Palin’s Pregnant Daughter and the VP Vetting Process
After some unsavory rumors that Sarah Palin faking a pregnancy to protect her daughter surfaced, Palin revealed yesterday that her unmarried 17-year-old daughter, Bristol, was five months pregnant but scheduled to marry the 18-year-old hockey playing father, Levi Johnston. One hesitates to delve into the story of candidates’ minor children, who are not public figures. Now, though, the focus has turned to where it should: The vetting process that yielded the unexpected selection of the relative unknown Sarah Palin as John McCain’s running mate.
There had already been reports that McCain and his inner circle decided on Palin outside the normal process set up to ensure that there would be no surprises. This revelation — of what was apparently an open secret in Alaska would seem to vindicate that charge. ABC’s George Stephanopoulos and NBC’s Andrea Mitchell both report that a bunch of GOP lawyers are now heading to Alaska for “a deeper vet.” As Josh Marshall puts it, “Face It: They Didn’t Vet Her.”
Team McCain insists this is nonsense and that they were fully aware of the situation with Palin’s daughter. AP’s Liz Sidoti reports that,
Sarah Palin’s path to the Republican ticket started with her name on a list — and a team of some 25 people poring through public records searching for trouble spots without her knowledge. Then came the 70-question survey and a nearly three-hour interview.
Stoking the notion of a rushed examination, a timeline issued by the campaign indicated that McCain initially met Palin in February, then held one phone conversation with her last week before inviting her to Arizona, where he met with her a second time and offered her the job.
[Arthur B. Culvahouse Jr., the lawyer who conducted the review] said Palin’s review, like others, began with a team of two dozen people culling information from public sources. The team reviewed speeches, financial records, tax information, litigation, investigations, ethical charges, marriages and divorces, for a number of potential running mates.
For Palin specifically, the team studied online archives of the state’s largest newspapers, including the Anchorage Daily News, but didn’t request paper archives for Palin’s hometown newspaper for fear the secret review would become public. Among the findings: Palin had once received a citation for fishing without a license.

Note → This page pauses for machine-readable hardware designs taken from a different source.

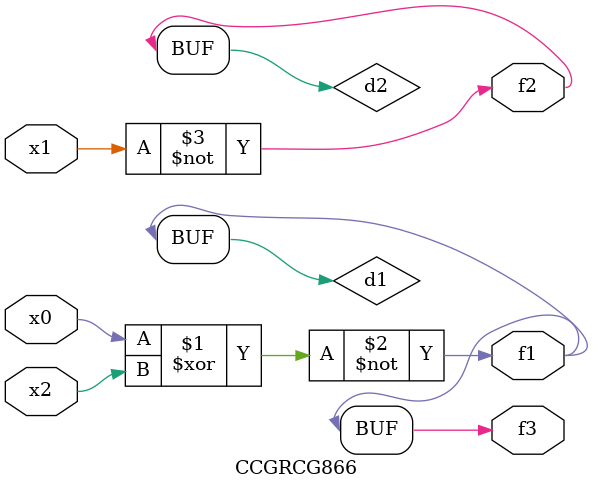
<source format=v>
module CCGRCG866(
	input x0, x1, x2,
	output f1, f2, f3
);

	wire d1, d2, d3;

	xnor (d1, x0, x2);
	nand (d2, x1);
	nor (d3, x1, x2);
	assign f1 = d1;
	assign f2 = d2;
	assign f3 = d1;
endmodule

</source>
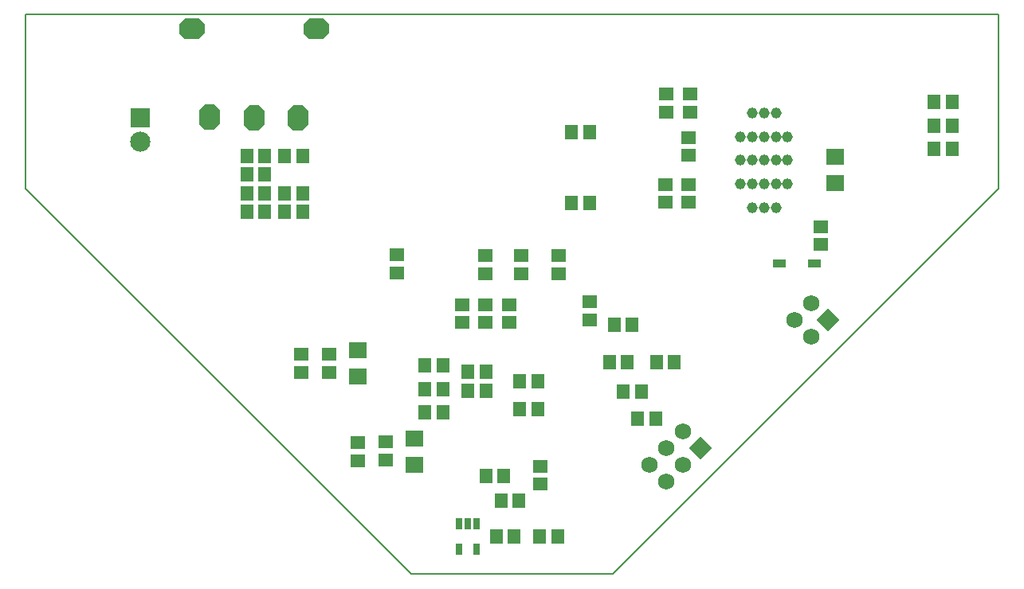
<source format=gbs>
%FSLAX44Y44*%
%MOMM*%
G71*
G01*
G75*
G04 Layer_Color=16711935*
%ADD10R,1.3000X1.5000*%
%ADD11O,0.6000X1.5000*%
%ADD12R,2.8000X2.1000*%
%ADD13R,2.0000X0.6100*%
G04:AMPARAMS|DCode=14|XSize=1.145mm|YSize=0.55mm|CornerRadius=0.1375mm|HoleSize=0mm|Usage=FLASHONLY|Rotation=270.000|XOffset=0mm|YOffset=0mm|HoleType=Round|Shape=RoundedRectangle|*
%AMROUNDEDRECTD14*
21,1,1.1450,0.2750,0,0,270.0*
21,1,0.8700,0.5500,0,0,270.0*
1,1,0.2750,-0.1375,-0.4350*
1,1,0.2750,-0.1375,0.4350*
1,1,0.2750,0.1375,0.4350*
1,1,0.2750,0.1375,-0.4350*
%
%ADD14ROUNDEDRECTD14*%
G04:AMPARAMS|DCode=15|XSize=1.145mm|YSize=0.55mm|CornerRadius=0.1375mm|HoleSize=0mm|Usage=FLASHONLY|Rotation=0.000|XOffset=0mm|YOffset=0mm|HoleType=Round|Shape=RoundedRectangle|*
%AMROUNDEDRECTD15*
21,1,1.1450,0.2750,0,0,0.0*
21,1,0.8700,0.5500,0,0,0.0*
1,1,0.2750,0.4350,-0.1375*
1,1,0.2750,-0.4350,-0.1375*
1,1,0.2750,-0.4350,0.1375*
1,1,0.2750,0.4350,0.1375*
%
%ADD15ROUNDEDRECTD15*%
G04:AMPARAMS|DCode=16|XSize=0.3mm|YSize=0.75mm|CornerRadius=0.075mm|HoleSize=0mm|Usage=FLASHONLY|Rotation=90.000|XOffset=0mm|YOffset=0mm|HoleType=Round|Shape=RoundedRectangle|*
%AMROUNDEDRECTD16*
21,1,0.3000,0.6000,0,0,90.0*
21,1,0.1500,0.7500,0,0,90.0*
1,1,0.1500,0.3000,0.0750*
1,1,0.1500,0.3000,-0.0750*
1,1,0.1500,-0.3000,-0.0750*
1,1,0.1500,-0.3000,0.0750*
%
%ADD16ROUNDEDRECTD16*%
G04:AMPARAMS|DCode=17|XSize=0.3mm|YSize=0.75mm|CornerRadius=0.075mm|HoleSize=0mm|Usage=FLASHONLY|Rotation=0.000|XOffset=0mm|YOffset=0mm|HoleType=Round|Shape=RoundedRectangle|*
%AMROUNDEDRECTD17*
21,1,0.3000,0.6000,0,0,0.0*
21,1,0.1500,0.7500,0,0,0.0*
1,1,0.1500,0.0750,-0.3000*
1,1,0.1500,-0.0750,-0.3000*
1,1,0.1500,-0.0750,0.3000*
1,1,0.1500,0.0750,0.3000*
%
%ADD17ROUNDEDRECTD17*%
%ADD18R,0.6000X1.0500*%
%ADD19R,1.4000X0.2800*%
%ADD20O,0.4000X2.1500*%
%ADD21O,0.4000X2.1500*%
%ADD22R,3.2000X1.8000*%
%ADD23R,1.8000X1.6000*%
%ADD24R,1.5000X1.3000*%
%ADD25R,7.0000X4.0000*%
%ADD26R,2.8000X3.8000*%
%ADD27R,1.2000X0.7000*%
%ADD28R,2.6000X2.4000*%
%ADD29R,2.2000X2.0000*%
%ADD30R,1.6000X1.8000*%
%ADD31R,4.2400X3.8100*%
%ADD32R,4.2400X3.0000*%
%ADD33O,2.0000X0.4600*%
%ADD34R,6.4000X10.0000*%
%ADD35R,3.4000X3.1000*%
%ADD36R,1.5000X1.5000*%
%ADD37C,0.4000*%
%ADD38C,0.2000*%
%ADD39C,0.5080*%
%ADD40C,0.3000*%
%ADD41C,0.5000*%
%ADD42C,0.3810*%
%ADD43C,1.0000*%
%ADD44C,0.2794*%
%ADD45C,0.3556*%
%ADD46C,2.0000*%
%ADD47C,0.4572*%
%ADD48C,1.5000*%
%ADD49C,0.1778*%
%ADD50P,2.2627X4X270.0*%
%ADD51C,1.6000*%
%ADD52C,1.0000*%
G04:AMPARAMS|DCode=53|XSize=2.5mm|YSize=2mm|CornerRadius=0mm|HoleSize=0mm|Usage=FLASHONLY|Rotation=0.000|XOffset=0mm|YOffset=0mm|HoleType=Round|Shape=Octagon|*
%AMOCTAGOND53*
4,1,8,1.2500,-0.5000,1.2500,0.5000,0.7500,1.0000,-0.7500,1.0000,-1.2500,0.5000,-1.2500,-0.5000,-0.7500,-1.0000,0.7500,-1.0000,1.2500,-0.5000,0.0*
%
%ADD53OCTAGOND53*%

G04:AMPARAMS|DCode=54|XSize=2.5mm|YSize=2mm|CornerRadius=0mm|HoleSize=0mm|Usage=FLASHONLY|Rotation=270.000|XOffset=0mm|YOffset=0mm|HoleType=Round|Shape=Octagon|*
%AMOCTAGOND54*
4,1,8,-0.5000,-1.2500,0.5000,-1.2500,1.0000,-0.7500,1.0000,0.7500,0.5000,1.2500,-0.5000,1.2500,-1.0000,0.7500,-1.0000,-0.7500,-0.5000,-1.2500,0.0*
%
%ADD54OCTAGOND54*%

%ADD55C,2.0000*%
%ADD56R,2.0000X2.0000*%
%ADD57C,0.6000*%
%ADD58C,0.7500*%
%ADD59R,0.5500X1.0000*%
%ADD60C,0.2500*%
%ADD61C,0.0208*%
%ADD62C,0.1000*%
%ADD63C,0.1524*%
%ADD64C,0.1200*%
%ADD65C,0.2200*%
%ADD66C,0.2800*%
%ADD67R,0.5500X1.4000*%
%ADD68R,1.4500X1.6500*%
%ADD69O,0.7500X1.6500*%
%ADD70R,2.9500X2.2500*%
%ADD71R,2.1500X0.7600*%
G04:AMPARAMS|DCode=72|XSize=1.295mm|YSize=0.7mm|CornerRadius=0.2125mm|HoleSize=0mm|Usage=FLASHONLY|Rotation=270.000|XOffset=0mm|YOffset=0mm|HoleType=Round|Shape=RoundedRectangle|*
%AMROUNDEDRECTD72*
21,1,1.2950,0.2750,0,0,270.0*
21,1,0.8700,0.7000,0,0,270.0*
1,1,0.4250,-0.1375,-0.4350*
1,1,0.4250,-0.1375,0.4350*
1,1,0.4250,0.1375,0.4350*
1,1,0.4250,0.1375,-0.4350*
%
%ADD72ROUNDEDRECTD72*%
G04:AMPARAMS|DCode=73|XSize=1.295mm|YSize=0.7mm|CornerRadius=0.2125mm|HoleSize=0mm|Usage=FLASHONLY|Rotation=0.000|XOffset=0mm|YOffset=0mm|HoleType=Round|Shape=RoundedRectangle|*
%AMROUNDEDRECTD73*
21,1,1.2950,0.2750,0,0,0.0*
21,1,0.8700,0.7000,0,0,0.0*
1,1,0.4250,0.4350,-0.1375*
1,1,0.4250,-0.4350,-0.1375*
1,1,0.4250,-0.4350,0.1375*
1,1,0.4250,0.4350,0.1375*
%
%ADD73ROUNDEDRECTD73*%
G04:AMPARAMS|DCode=74|XSize=0.45mm|YSize=0.9mm|CornerRadius=0.15mm|HoleSize=0mm|Usage=FLASHONLY|Rotation=90.000|XOffset=0mm|YOffset=0mm|HoleType=Round|Shape=RoundedRectangle|*
%AMROUNDEDRECTD74*
21,1,0.4500,0.6000,0,0,90.0*
21,1,0.1500,0.9000,0,0,90.0*
1,1,0.3000,0.3000,0.0750*
1,1,0.3000,0.3000,-0.0750*
1,1,0.3000,-0.3000,-0.0750*
1,1,0.3000,-0.3000,0.0750*
%
%ADD74ROUNDEDRECTD74*%
G04:AMPARAMS|DCode=75|XSize=0.45mm|YSize=0.9mm|CornerRadius=0.15mm|HoleSize=0mm|Usage=FLASHONLY|Rotation=0.000|XOffset=0mm|YOffset=0mm|HoleType=Round|Shape=RoundedRectangle|*
%AMROUNDEDRECTD75*
21,1,0.4500,0.6000,0,0,0.0*
21,1,0.1500,0.9000,0,0,0.0*
1,1,0.3000,0.0750,-0.3000*
1,1,0.3000,-0.0750,-0.3000*
1,1,0.3000,-0.0750,0.3000*
1,1,0.3000,0.0750,0.3000*
%
%ADD75ROUNDEDRECTD75*%
%ADD76R,0.7500X1.2000*%
%ADD77R,1.5500X0.4300*%
%ADD78O,0.5500X2.3000*%
%ADD79O,0.5500X2.3000*%
%ADD80R,3.3500X1.9500*%
%ADD81R,1.9500X1.7500*%
%ADD82R,1.6500X1.4500*%
%ADD83R,7.1500X4.1500*%
%ADD84R,2.9500X3.9500*%
%ADD85R,1.3500X0.8500*%
%ADD86R,2.7500X2.5500*%
%ADD87R,2.3500X2.1500*%
%ADD88R,1.7500X1.9500*%
%ADD89R,4.3900X3.9600*%
%ADD90R,4.3900X3.1500*%
%ADD91O,2.1500X0.6100*%
%ADD92R,6.5500X10.1500*%
%ADD93R,3.5500X3.2500*%
%ADD94R,1.6500X1.6500*%
%ADD95P,2.4749X4X270.0*%
%ADD96C,1.7500*%
%ADD97C,1.1500*%
G04:AMPARAMS|DCode=98|XSize=2.65mm|YSize=2.15mm|CornerRadius=0mm|HoleSize=0mm|Usage=FLASHONLY|Rotation=0.000|XOffset=0mm|YOffset=0mm|HoleType=Round|Shape=Octagon|*
%AMOCTAGOND98*
4,1,8,1.3250,-0.5375,1.3250,0.5375,0.7875,1.0750,-0.7875,1.0750,-1.3250,0.5375,-1.3250,-0.5375,-0.7875,-1.0750,0.7875,-1.0750,1.3250,-0.5375,0.0*
%
%ADD98OCTAGOND98*%

G04:AMPARAMS|DCode=99|XSize=2.65mm|YSize=2.15mm|CornerRadius=0mm|HoleSize=0mm|Usage=FLASHONLY|Rotation=270.000|XOffset=0mm|YOffset=0mm|HoleType=Round|Shape=Octagon|*
%AMOCTAGOND99*
4,1,8,-0.5375,-1.3250,0.5375,-1.3250,1.0750,-0.7875,1.0750,0.7875,0.5375,1.3250,-0.5375,1.3250,-1.0750,0.7875,-1.0750,-0.7875,-0.5375,-1.3250,0.0*
%
%ADD99OCTAGOND99*%

%ADD100C,2.1500*%
%ADD101R,2.1500X2.1500*%
%ADD102C,0.1500*%
%ADD103R,0.7000X1.1500*%
D38*
X600000Y110000D02*
X707000D01*
X814000D02*
X1224000Y520000D01*
X190000D02*
X600000Y110000D01*
X1224000Y520000D02*
Y705000D01*
X190000Y520000D02*
Y705000D01*
X1224000D01*
X707000Y110000D02*
X814000D01*
D68*
X789500Y505000D02*
D03*
X770500D02*
D03*
X789500Y580000D02*
D03*
X770500D02*
D03*
X633500Y282000D02*
D03*
X614500D02*
D03*
X633500Y332000D02*
D03*
X614500D02*
D03*
X829500Y335000D02*
D03*
X810500D02*
D03*
X879500D02*
D03*
X860500D02*
D03*
X834500Y375000D02*
D03*
X815500D02*
D03*
X825500Y304000D02*
D03*
X844500D02*
D03*
X840500Y275000D02*
D03*
X859500D02*
D03*
X660500Y325000D02*
D03*
X679500D02*
D03*
Y305000D02*
D03*
X660500D02*
D03*
X715500Y315000D02*
D03*
X734500D02*
D03*
X715500Y285000D02*
D03*
X734500D02*
D03*
X614500Y307000D02*
D03*
X633500D02*
D03*
X484500Y515000D02*
D03*
X465500D02*
D03*
X465500Y495000D02*
D03*
X484500D02*
D03*
X425500Y535000D02*
D03*
X444500D02*
D03*
X1174500Y612000D02*
D03*
X1155500D02*
D03*
X1174500Y587000D02*
D03*
X1155500D02*
D03*
X1174500Y562000D02*
D03*
X1155500D02*
D03*
X714350Y187960D02*
D03*
X695350D02*
D03*
X755500Y150000D02*
D03*
X736500D02*
D03*
X690500D02*
D03*
X709500D02*
D03*
X698500Y214000D02*
D03*
X679500D02*
D03*
X425500Y515000D02*
D03*
X444500D02*
D03*
X425500Y555000D02*
D03*
X444500D02*
D03*
X484500D02*
D03*
X465500D02*
D03*
X425500Y495000D02*
D03*
X444500D02*
D03*
D81*
X1050000Y526000D02*
D03*
Y554000D02*
D03*
X543000Y320000D02*
D03*
Y348000D02*
D03*
X603000Y226000D02*
D03*
Y254000D02*
D03*
D82*
X704000Y396500D02*
D03*
Y377500D02*
D03*
X790000Y380500D02*
D03*
Y399500D02*
D03*
X895000Y505500D02*
D03*
Y524500D02*
D03*
X654000Y396500D02*
D03*
Y377500D02*
D03*
X679000Y377500D02*
D03*
Y396500D02*
D03*
X870000Y524500D02*
D03*
Y505500D02*
D03*
X585000Y430500D02*
D03*
Y449500D02*
D03*
X757000Y448500D02*
D03*
Y429500D02*
D03*
X717000Y448500D02*
D03*
Y429500D02*
D03*
X679000Y448500D02*
D03*
Y429500D02*
D03*
X871000Y601500D02*
D03*
Y620500D02*
D03*
X737000Y224500D02*
D03*
Y205500D02*
D03*
X483000Y324500D02*
D03*
Y343500D02*
D03*
X513000Y343500D02*
D03*
Y324500D02*
D03*
X543000Y230500D02*
D03*
Y249500D02*
D03*
X573000Y250500D02*
D03*
Y231500D02*
D03*
X895000Y574500D02*
D03*
Y555500D02*
D03*
X1035000Y460500D02*
D03*
Y479500D02*
D03*
X896000Y620500D02*
D03*
Y601500D02*
D03*
D85*
X991500Y440000D02*
D03*
X1028500D02*
D03*
D95*
X906941Y243980D02*
D03*
X1042961Y380000D02*
D03*
D96*
X888980Y226020D02*
D03*
X871020Y208059D02*
D03*
X853059Y226020D02*
D03*
X871020Y243980D02*
D03*
X888980Y261941D02*
D03*
X1025000Y362039D02*
D03*
X1007039Y380000D02*
D03*
X1025000Y397961D02*
D03*
D97*
X987500Y600000D02*
D03*
X962500D02*
D03*
X975000D02*
D03*
X1000000Y575000D02*
D03*
X987500D02*
D03*
X975000D02*
D03*
X962500D02*
D03*
X950000D02*
D03*
X1000000Y550000D02*
D03*
X987500D02*
D03*
X975000D02*
D03*
X962500D02*
D03*
X950000D02*
D03*
X987500Y500000D02*
D03*
X975000D02*
D03*
X962500D02*
D03*
X1000000Y525000D02*
D03*
X987500D02*
D03*
X975000D02*
D03*
X962500D02*
D03*
X950000D02*
D03*
D98*
X366970Y690250D02*
D03*
X499050D02*
D03*
D99*
X386000Y596000D02*
D03*
X433000Y595000D02*
D03*
X480000D02*
D03*
D100*
X312000Y570000D02*
D03*
D101*
Y595000D02*
D03*
D102*
X1080000Y440000D02*
D03*
X332000D02*
D03*
X600000Y175000D02*
D03*
X810000D02*
D03*
D103*
X660000Y163500D02*
D03*
X669500D02*
D03*
X651000D02*
D03*
X669500Y136500D02*
D03*
X650500D02*
D03*
M02*

</source>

Culvahouse then conducted a nearly three-hour interview. He said the first thing Palin volunteered was that her daughter was pregnant, and she also quickly disclosed her husband’s two-decade-old DUI arrest. The public search also unearthed details of the Legislature’s investigation into the dismissal of Alaska’s public safety commissioner, allegedly because he would not fire Palin’s former brother-in-law as a state trooper.
It sounds like, at a minimum, Team McCain valued maximum surprise and buzz from the announcement more than thorough vetting. Similarly, they seemed determined to avoid further annoying social conservatives, given that pro-choicers Joe Lieberman and Tom Ridge were clearly McCain’s preferred running mates.
Drawing comparisons with George McGovern’s disastrous choice of Thomas Eagleton as his running mate, Jeralyn Merritt has started a pool: “What Day Will Sarah Palin Drop Out?” Given Palin’s popularity with the party’s conservative base and McCain’s own combativeness, I doubt it’ll come to that.
One wonders, though, why they chose Palin even with this story out there. ABC’s Jake Tapper asks the not unreasonable question, “What would the response be if Sen. Barack Obama, D-Illinois, and his wife Michelle had a pregnant unmarried teenage daughter?”